▶ Tasks to perform:
a – In the Pablo Fontes article, what position is he listed as playing?
b – Edit the Pablo Fontes article by giving again the part starting with "Pablo Fontes (born" and going on through "rugby union team.", with "Las Vegas" changed to "Dubai".
c – Turn the paragraph of the Pablo Fontes article that begins "He competed for the Spain national rugby sevens team" into a short list, keeping its main facts.

▶ Passage for review:
+---+

Pablo Fontes
- Born: Pablo Fontes de Castro 27 December 1995 (age 30) Madrid, Spain
- Height: 1.75 m (5 ft 9 in)
- Weight: 83 kg (183 lb)

Rugby union career
- Position: Fly-half

Senior career
- Years: Team / Apps / (Points)
- -2012: CR Majadahonda
- 2012-2013: Atlético Madrid Rugby
- 2013-2015: Section Paloise
- 2015-2016: Alcobendas Rugby
- 2016-2020: Avenir Castanéen Rugby
- 2020-2021: CR Majadahonda

International career
- Years: Team / Apps / (Points)
- 2014: Spain / 2

National sevens team
- Years: Team /  / Comps
- 2014-?: Spain 7s /  / 73

= Pablo Fontes =

Pablo Fontes (born 27 December 1995) is a Spanish former rugby union and sevens player.

In early 2014, he was called up to Spanish rugby sevens team to play in a tournament in Las Vegas. That same year, on June 14 of 2014, he made his debut with Spain national rugby union team.

He competed for the Spain national rugby sevens team at the 2016 Summer Olympics. He started his career playing in CR Majadahonda and has played in Atlético Madrid Rugby, Alcobendas Rugby, Section Paloise and Avenir Castanéen Rugby. He retired from rugby at CR Majadahonda, his first team.

+---+

Records in a dataset:
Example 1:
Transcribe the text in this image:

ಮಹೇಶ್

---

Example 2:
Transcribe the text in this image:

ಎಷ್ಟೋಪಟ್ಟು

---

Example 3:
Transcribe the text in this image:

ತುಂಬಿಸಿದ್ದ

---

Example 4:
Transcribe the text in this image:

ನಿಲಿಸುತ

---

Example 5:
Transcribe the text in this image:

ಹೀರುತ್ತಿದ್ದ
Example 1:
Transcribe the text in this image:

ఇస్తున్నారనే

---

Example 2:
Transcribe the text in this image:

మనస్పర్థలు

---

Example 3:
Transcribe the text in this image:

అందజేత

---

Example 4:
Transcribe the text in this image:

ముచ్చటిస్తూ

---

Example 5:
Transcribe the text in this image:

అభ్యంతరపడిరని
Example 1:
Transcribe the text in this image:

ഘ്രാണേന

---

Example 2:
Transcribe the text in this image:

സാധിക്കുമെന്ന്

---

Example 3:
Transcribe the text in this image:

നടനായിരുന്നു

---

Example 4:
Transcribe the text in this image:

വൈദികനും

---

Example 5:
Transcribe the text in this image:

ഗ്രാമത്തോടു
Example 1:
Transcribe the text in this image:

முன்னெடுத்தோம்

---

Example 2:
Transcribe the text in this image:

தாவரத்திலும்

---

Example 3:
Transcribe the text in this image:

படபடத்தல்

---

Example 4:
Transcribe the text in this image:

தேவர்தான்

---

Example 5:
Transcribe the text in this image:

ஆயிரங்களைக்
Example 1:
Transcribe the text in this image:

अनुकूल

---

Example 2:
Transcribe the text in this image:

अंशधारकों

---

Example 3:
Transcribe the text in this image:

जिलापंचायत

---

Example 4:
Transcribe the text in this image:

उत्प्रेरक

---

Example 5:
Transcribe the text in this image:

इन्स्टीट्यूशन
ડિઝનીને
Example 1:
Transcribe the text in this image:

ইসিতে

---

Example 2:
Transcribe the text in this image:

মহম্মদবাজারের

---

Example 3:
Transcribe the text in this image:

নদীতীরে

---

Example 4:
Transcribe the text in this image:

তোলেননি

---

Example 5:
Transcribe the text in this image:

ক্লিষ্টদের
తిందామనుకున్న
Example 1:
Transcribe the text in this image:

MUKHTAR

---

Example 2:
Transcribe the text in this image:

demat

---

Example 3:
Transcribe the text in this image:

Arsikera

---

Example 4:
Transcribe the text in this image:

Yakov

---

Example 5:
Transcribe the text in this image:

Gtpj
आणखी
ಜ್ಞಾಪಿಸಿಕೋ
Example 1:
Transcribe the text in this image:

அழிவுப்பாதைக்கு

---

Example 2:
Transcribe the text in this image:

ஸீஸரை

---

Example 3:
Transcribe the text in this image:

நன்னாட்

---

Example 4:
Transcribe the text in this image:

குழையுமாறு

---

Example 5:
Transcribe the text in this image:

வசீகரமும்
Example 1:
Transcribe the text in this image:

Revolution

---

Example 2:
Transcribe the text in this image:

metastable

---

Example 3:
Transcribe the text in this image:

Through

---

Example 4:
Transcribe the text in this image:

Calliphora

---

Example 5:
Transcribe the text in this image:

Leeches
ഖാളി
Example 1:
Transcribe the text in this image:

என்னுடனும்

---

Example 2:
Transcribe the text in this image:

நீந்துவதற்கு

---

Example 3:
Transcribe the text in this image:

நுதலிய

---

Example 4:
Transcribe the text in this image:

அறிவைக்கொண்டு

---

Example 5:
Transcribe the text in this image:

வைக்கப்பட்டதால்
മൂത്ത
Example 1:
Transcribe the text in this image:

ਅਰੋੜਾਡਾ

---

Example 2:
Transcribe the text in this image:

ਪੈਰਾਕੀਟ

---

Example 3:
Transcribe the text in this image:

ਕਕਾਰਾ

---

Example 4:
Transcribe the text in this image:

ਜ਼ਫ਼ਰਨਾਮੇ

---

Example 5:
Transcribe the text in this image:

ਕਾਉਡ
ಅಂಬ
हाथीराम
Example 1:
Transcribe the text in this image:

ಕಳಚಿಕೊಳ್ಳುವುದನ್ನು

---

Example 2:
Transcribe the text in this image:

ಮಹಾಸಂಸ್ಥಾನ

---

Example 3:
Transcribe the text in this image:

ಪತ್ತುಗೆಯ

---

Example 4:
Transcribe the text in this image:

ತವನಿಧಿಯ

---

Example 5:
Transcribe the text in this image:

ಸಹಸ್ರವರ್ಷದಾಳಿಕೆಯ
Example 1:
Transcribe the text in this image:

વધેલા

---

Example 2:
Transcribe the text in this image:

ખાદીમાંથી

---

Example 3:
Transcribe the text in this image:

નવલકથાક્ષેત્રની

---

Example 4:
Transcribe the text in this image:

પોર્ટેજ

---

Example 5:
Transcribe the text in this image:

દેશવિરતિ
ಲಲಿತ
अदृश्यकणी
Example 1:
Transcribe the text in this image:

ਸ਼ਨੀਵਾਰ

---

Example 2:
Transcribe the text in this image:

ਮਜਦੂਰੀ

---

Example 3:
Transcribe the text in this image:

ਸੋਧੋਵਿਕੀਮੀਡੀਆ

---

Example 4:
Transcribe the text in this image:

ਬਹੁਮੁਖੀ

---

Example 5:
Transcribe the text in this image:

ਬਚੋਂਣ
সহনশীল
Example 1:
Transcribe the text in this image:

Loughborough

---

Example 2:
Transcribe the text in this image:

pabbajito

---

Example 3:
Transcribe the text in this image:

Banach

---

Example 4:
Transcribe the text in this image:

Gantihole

+---+

▶ Exercise responses:
a – Fly-half.

b –
Pablo Fontes (born 27 December 1995) is a Spanish former rugby union and sevens player.

In early 2014, he was called up to Spanish rugby sevens team to play in a tournament in Dubai. That same year, on June 14 of 2014, he made his debut with Spain national rugby union team.

c –
- Competed for the Spain national rugby sevens team at the 2016 Summer Olympics
- Started his career at CR Majadahonda
- Also played for Atlético Madrid Rugby, Alcobendas Rugby, Section Paloise and Avenir Castanéen Rugby
- Retired at CR Majadahonda, his first team